MAROC
09/05/2018 13h:00 CET | Actualisé 09/05/2018 13h:17 CET

Islam de France: Une tribune appelle les musulmans à organiser leur religion

"Et si on consultait les musulmans sur les questions qui les concernent en premier lieu?"

DOMINIQUE FAGET via Getty Images

RELIGION - Une tribune publiée ce mercredi 9 mai dans Le Monde, et signée Marwan Muhammad, appelle les musulmans de France à organiser leur religion.
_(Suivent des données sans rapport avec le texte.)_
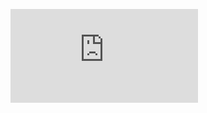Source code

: ![109178d246c34907acad126d4acd64d8 (1).md](https://github.com/dpsl0726/streamlit_test01/files/11504536/109178d246c34907acad126d4acd64d8.1.md)

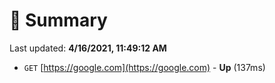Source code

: # 📖 Summary
Last updated: **4/16/2021, 11:49:12 AM**

- `GET` [https://google.com](https://google.com) - **Up** (137ms)
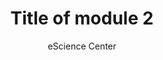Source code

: ---
id: 0
trl: medium
category: Category2
title: Title of module 2
author: eScience Center
thumbnail: "nlesc-dummy.png"
visibility: visible
---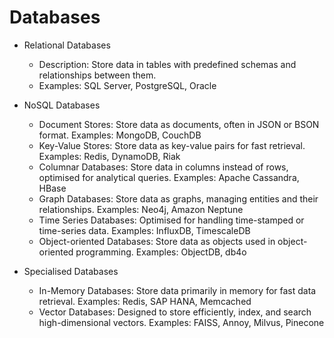 # Databases

- Relational Databases
  - Description: Store data in tables with predefined schemas and relationships between them.
  - Examples: SQL Server, PostgreSQL, Oracle

- NoSQL Databases
  - Document Stores: Store data as documents, often in JSON or BSON format. Examples: MongoDB, CouchDB
  - Key-Value Stores: Store data as key-value pairs for fast retrieval. Examples: Redis, DynamoDB, Riak
  - Columnar Databases: Store data in columns instead of rows, optimised for analytical queries. Examples: Apache Cassandra, HBase
  - Graph Databases: Store data as graphs, managing entities and their relationships. Examples: Neo4j, Amazon Neptune
  - Time Series Databases: Optimised for handling time-stamped or time-series data. Examples: InfluxDB, TimescaleDB
  - Object-oriented Databases: Store data as objects used in object-oriented programming. Examples: ObjectDB, db4o

- Specialised Databases
  - In-Memory Databases: Store data primarily in memory for fast data retrieval. Examples: Redis, SAP HANA, Memcached
  - Vector Databases: Designed to store efficiently, index, and search high-dimensional vectors. Examples: FAISS, Annoy, Milvus, Pinecone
L’ancien directeur du Collectif contre l’islamophobie en France (CCIF) y annonce le lancement d’une consultation des musulmans afin de mieux les représenter et de “poser les fondations d’une relation constructive avec l’Etat”. 

Vu comme une figure du militantisme musulman par ses partisans et comme un défenseur d’un islam politique et radical par ses détracteurs, l’homme de 39 ans d’origine égyptienne prend les devants. “Après plusieurs générations, les musulmans n’ont toujours pas d’instance représentative d’ampleur nationale qui soit à la hauteur des enjeux de notre temps”, affirme-t-il, évoquant une “paralysie totale” et un “débat inexistant”. Le ton est donné: les musulmans de France se sont trop longtemps accommodés de cette situation, une solution doit être trouvée.

“Est-ce que le moment est venu, pour tous les musulmans, de prendre leur destin en main et de s’organiser selon leurs choix? (...) Et si on consultait les musulmans sur les questions qui les concernent en premier lieu?”, s’interroge Marwan Muhammad. 

Il propose pour cela de mettre en place une organisation qui inclurait femmes et jeunes musulmans, “toutes les sensibilités présentes au sein des communautés musulmanes” et qui allierait “légitimité de terrain et expertises thématiques, pour répondre aux besoins réels des fidèles”. 

L’islam de France en chantier 

Cette tribune peut être interprétée comme une réponse à Emmanuel Macron qui avait annoncé en février dernier, dans un entretien avec le Journal du dimanche, vouloir “poser des jalons au premier semestre 2018 sur l’organisation de l’islam de France” en phase avec les principes fondateurs de la République française. 

“Les présidents et les gouvernements se succèdent, mais le constat demeure: la façon dont l’Etat se comporte avec les citoyens de confession musulmane reste bloquée dans un autre temps, dans un autre siècle”, estime pour sa part Muhammad, qui dénonce “la redoutable constance” avec laquelle la France cherche ”à contrôler toute forme d’organisation des musulmans”.

La pierre est également jetée sur les interférences des pays étrangers comme l’Algérie, le Maroc et la Turquie, tour à tour promus à la tête du Conseil français du culte musulman (CFCM) à “l’interminable déshérence” et dont “les musulmans, agacés, lassés puis désabusés, ont fini par ne plus rien attendre”. 

D’autre part, en avril dernier, un “Manifeste contre le nouvel-antisémitisme” rédigé par Philipe Val, ancien directeur du journal satirique Charlie Hebdo et signé par 300 personnalités française dont Nicolas Sarkozy, Manuel Valls et Alain Finkielkraut, entre autres, avait lancé un pavé dans la mare.

Le texte faisait une association entre islam et antisémitisme et dénonçait “la radicalisation islamiste” à l’origine d’une ”épuration ethnique à bas bruit” de la communauté juive parisienne. 

Le manifeste avait été fermement condamné par les représentants de l’islam en France qui y voient un “procès injuste et délirant”, selon les termes de la Grande Mosquée de Paris, instruit aux Français musulmans. Le président de l’Observatoire national contre l’islamophobie, Abdallah Zekri, avait souligné un débat “nauséabond et funeste” sur l’islam et appelé les signataires de la tribune à cesser “d’accabler l’islam et les musulmans”.